Le ministre arménien des Affaires étrangères Ararat Mirzoyan rencontrait hier à Moscou son homologue russe Sergeï Lavrov. De Bruxelles, Moscou, d'Erevan et d'ailleurs, discrétion et opacité semblent devenir les maitres mots des relations multilatérales et sur l'avancement du processus de paix.

Par Olivier Merlet

« Nous communiquons régulièrement. Nous le faisons de manière informelle. Lorsqu'il devient nécessaire de "synchroniser les montres", elles sont toujours prêtes […]. Nous avons toujours quelque chose à discuter. » L'allocution d'accueil de Sergeï Lavrov à l'intention de son invité arménien, cordiale et chaleureuse, semblait bien engageante.

Pourtant, bien peu de choses en fait ne ressort de l'entretien qu'ont mené hier lundi 5 septembre à Moscou les deux ministres des Affaires étrangères. Une fois de plus, les communiqués officiels émanant de leur services de presse respectifs ne font part d'autre chose que des généralités habituelles, des "discussions" concernant les questions liées au règlement des relations arméno-azerbaïdjanaises et au conflit du Karabakh. Félicitations réciproques, assurance de la poursuite des contacts, du calendrier, sans toutefois en fixer les dates.

De même des relations bilatérales arméno-russes qui malgré toutes les interrogations qu'elles suscitent en Arménie semblent placées sous les meilleurs augures. « Ararat Mirzoyan et Sergueï Lavrov ont abordé en détail les questions liées au renforcement ultérieur du partenariat stratégique arméno-russe et des relations alliées, y compris dans les domaines commercial, économique et scientifique et culturel. » rapporte le ministère arménien. « Développement dynamique », précise l'agence Tass, « des liens interrégionaux, culturels et humanitaires », et rappelle au passage que « la Russie fournit annuellement plus de 2,4 milliards de mètres cubes de gaz et déjà 1,41 milliard de mètres cubes pour les 6 premiers mois de 2022 ». Le dialogue est « actif, établi au plus haut niveau, en étroite coopération au sein de l'OTSC, de l'UEE, de la CEI et d'autres organisations internationales », souligne Erevan, « y compris les Nations Unies et l'OSCE » ajoute Moscou.
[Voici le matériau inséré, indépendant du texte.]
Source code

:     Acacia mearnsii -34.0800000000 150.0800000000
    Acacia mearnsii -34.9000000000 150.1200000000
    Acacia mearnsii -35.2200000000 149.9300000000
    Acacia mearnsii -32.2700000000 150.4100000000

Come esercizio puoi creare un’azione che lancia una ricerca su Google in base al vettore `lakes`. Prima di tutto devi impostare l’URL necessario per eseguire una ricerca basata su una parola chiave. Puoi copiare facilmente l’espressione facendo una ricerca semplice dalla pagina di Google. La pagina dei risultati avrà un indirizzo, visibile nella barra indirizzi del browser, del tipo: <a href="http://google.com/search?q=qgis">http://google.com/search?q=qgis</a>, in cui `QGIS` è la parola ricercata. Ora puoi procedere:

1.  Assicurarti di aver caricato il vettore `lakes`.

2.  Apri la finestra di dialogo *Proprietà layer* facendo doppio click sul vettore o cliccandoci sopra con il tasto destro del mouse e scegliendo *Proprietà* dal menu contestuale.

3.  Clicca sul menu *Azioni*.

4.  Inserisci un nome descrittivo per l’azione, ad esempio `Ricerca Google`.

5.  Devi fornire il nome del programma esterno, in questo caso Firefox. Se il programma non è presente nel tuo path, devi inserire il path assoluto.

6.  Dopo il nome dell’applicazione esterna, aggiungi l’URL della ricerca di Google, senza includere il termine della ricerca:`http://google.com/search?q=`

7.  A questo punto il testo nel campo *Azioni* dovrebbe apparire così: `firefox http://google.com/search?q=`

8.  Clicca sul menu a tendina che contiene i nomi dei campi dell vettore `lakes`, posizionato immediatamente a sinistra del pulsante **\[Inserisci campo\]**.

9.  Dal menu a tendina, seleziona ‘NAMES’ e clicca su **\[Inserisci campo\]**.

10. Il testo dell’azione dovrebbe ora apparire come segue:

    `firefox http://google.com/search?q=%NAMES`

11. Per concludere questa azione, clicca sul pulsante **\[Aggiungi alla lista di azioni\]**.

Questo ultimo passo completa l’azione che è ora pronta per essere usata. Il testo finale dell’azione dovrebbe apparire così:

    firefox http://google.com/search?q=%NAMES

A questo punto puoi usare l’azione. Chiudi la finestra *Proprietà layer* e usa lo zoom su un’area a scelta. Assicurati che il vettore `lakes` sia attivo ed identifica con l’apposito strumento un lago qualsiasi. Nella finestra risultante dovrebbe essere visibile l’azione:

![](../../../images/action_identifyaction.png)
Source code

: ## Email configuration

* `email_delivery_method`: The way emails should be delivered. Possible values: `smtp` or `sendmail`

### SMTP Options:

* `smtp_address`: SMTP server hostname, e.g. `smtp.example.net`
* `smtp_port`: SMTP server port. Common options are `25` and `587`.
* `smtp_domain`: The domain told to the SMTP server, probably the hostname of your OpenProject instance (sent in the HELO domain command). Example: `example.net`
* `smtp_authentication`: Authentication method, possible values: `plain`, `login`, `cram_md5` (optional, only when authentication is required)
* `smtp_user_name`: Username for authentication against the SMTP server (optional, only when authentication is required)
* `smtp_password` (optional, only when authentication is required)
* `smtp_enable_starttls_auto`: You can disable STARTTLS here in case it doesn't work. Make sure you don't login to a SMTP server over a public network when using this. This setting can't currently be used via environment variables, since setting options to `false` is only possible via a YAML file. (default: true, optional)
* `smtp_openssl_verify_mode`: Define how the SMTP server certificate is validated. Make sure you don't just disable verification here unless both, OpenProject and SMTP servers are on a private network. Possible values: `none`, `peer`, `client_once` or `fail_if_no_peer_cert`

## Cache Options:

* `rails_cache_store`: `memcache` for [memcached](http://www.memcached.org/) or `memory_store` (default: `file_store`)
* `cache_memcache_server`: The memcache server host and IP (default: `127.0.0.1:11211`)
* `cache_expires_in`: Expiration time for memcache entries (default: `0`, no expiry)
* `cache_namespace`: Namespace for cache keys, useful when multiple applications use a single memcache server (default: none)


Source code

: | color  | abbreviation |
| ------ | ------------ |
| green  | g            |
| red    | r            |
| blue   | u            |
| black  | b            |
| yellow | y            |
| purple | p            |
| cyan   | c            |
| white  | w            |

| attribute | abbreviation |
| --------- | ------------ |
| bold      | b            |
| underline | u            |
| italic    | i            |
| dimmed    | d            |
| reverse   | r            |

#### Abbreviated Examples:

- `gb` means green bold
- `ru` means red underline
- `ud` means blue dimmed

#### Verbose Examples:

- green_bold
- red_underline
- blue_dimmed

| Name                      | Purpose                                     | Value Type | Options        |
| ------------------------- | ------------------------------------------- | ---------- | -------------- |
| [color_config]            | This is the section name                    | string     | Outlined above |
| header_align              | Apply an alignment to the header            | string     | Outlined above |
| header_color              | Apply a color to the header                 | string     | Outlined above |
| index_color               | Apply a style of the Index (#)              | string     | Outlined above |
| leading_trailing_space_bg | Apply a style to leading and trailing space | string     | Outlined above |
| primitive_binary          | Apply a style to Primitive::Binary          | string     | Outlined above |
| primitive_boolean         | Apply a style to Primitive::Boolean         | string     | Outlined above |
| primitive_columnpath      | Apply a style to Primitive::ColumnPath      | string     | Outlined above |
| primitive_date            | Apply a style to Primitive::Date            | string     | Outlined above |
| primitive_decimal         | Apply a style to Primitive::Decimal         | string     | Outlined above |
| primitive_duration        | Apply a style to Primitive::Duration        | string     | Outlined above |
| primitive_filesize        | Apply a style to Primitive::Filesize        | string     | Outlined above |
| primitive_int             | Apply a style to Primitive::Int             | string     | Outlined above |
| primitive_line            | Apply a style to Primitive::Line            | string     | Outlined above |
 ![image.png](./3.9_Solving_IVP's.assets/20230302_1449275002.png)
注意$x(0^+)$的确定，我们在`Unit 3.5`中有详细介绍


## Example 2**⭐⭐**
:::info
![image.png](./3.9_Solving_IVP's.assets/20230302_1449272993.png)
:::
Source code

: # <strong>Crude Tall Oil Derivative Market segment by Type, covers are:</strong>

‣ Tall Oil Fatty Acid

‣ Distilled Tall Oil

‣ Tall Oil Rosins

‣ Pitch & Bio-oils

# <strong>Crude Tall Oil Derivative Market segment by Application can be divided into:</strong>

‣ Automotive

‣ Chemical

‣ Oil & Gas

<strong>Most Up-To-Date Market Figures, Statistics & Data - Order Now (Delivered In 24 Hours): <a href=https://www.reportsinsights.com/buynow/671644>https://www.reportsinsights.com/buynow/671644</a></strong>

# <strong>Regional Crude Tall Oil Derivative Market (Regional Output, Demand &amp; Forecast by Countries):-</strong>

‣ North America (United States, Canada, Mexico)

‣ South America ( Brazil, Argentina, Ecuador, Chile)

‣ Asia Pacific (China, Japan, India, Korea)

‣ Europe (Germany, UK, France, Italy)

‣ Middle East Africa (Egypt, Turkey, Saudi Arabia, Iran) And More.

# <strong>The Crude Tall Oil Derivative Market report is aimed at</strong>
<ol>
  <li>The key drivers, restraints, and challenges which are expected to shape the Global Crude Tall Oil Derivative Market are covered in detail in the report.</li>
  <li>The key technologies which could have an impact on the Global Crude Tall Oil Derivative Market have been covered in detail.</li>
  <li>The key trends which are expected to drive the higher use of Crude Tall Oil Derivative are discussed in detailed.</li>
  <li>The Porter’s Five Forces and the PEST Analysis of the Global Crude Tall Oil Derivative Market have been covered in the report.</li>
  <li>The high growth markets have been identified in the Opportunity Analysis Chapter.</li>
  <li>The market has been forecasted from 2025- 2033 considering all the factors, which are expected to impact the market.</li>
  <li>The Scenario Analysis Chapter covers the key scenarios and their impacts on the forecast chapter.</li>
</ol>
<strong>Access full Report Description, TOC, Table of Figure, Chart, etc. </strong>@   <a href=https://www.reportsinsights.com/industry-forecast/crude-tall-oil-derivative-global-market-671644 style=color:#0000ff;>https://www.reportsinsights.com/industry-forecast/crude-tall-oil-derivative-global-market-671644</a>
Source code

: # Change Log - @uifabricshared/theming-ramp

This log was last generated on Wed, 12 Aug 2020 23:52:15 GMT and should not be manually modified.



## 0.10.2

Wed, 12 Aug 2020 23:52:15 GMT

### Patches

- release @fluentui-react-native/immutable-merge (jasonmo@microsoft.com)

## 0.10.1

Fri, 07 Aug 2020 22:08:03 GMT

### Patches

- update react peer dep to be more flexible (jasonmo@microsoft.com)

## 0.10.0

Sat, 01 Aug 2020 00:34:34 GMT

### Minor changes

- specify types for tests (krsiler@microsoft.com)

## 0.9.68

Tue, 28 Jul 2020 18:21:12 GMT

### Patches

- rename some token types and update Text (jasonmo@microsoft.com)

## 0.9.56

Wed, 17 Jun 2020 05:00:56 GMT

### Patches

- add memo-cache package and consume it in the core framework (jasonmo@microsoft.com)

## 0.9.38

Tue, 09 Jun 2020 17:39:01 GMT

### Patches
Alors que ces échanges avaient lieu à Moscou, à Bakou, c'est avec la secrétaire adjointe du Département d'État américain, Karen Donfried, que s'entretenait au téléphone Jeyhun Bayramov, le ministre des Affaires étrangères azerbaïdjanais. Mêmes questions, même teneur : échange de vues sur la situation régionale, les efforts de normalisation des relations, la rencontre Pashinyan-Alyev-Michel de Bruxelles et la tache confiée aux ministres des affaires étrangères de préparer les projets de textes pour un accord de paix. « L'Azerbaïdjan est prêt pour cela et a pris des mesures cohérentes pour faire avancer le programme de paix », aurait déclaré Jeyhun Bayramov.